[Records from a collection]
━━━

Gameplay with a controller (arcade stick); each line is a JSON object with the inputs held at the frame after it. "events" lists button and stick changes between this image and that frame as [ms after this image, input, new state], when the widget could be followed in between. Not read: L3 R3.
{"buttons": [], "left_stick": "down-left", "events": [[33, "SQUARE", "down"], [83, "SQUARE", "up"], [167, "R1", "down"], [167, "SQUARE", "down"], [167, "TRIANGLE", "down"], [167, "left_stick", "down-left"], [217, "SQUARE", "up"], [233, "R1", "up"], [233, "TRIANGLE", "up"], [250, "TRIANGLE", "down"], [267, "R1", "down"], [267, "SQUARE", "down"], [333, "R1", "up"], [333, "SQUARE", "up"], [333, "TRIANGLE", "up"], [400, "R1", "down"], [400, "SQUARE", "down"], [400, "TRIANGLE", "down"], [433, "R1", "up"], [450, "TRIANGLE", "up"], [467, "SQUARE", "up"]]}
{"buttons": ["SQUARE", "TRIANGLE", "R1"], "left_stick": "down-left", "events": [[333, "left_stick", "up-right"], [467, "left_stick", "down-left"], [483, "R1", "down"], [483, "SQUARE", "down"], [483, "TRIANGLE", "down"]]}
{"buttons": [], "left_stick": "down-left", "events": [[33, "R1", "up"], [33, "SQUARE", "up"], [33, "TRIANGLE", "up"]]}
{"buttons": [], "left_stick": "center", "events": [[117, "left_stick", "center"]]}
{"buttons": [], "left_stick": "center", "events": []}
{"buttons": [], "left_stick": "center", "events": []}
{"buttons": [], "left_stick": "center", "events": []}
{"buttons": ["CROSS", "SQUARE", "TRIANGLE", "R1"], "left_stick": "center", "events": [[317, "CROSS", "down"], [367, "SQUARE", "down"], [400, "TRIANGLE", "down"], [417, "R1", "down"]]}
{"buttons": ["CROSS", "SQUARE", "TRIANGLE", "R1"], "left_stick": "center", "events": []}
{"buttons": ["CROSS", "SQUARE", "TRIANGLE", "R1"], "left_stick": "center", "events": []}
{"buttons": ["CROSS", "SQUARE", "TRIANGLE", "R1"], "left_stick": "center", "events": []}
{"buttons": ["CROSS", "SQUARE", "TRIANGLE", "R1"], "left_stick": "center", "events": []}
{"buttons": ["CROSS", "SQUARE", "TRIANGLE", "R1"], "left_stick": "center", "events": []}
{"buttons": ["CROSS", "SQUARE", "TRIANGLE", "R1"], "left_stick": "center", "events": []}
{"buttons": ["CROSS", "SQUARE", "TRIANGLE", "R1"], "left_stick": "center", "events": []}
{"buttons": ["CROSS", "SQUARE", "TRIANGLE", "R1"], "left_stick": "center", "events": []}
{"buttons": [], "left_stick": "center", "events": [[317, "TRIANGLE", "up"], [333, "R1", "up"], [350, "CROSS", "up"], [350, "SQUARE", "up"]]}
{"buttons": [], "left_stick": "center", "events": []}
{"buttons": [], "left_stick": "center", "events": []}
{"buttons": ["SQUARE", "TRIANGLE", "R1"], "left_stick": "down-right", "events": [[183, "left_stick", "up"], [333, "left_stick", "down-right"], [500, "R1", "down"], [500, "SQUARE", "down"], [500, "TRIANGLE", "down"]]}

━━━

Instructions to follow — Go through the entries above and count the lines with the word "down", then give only that number.

Result below — 5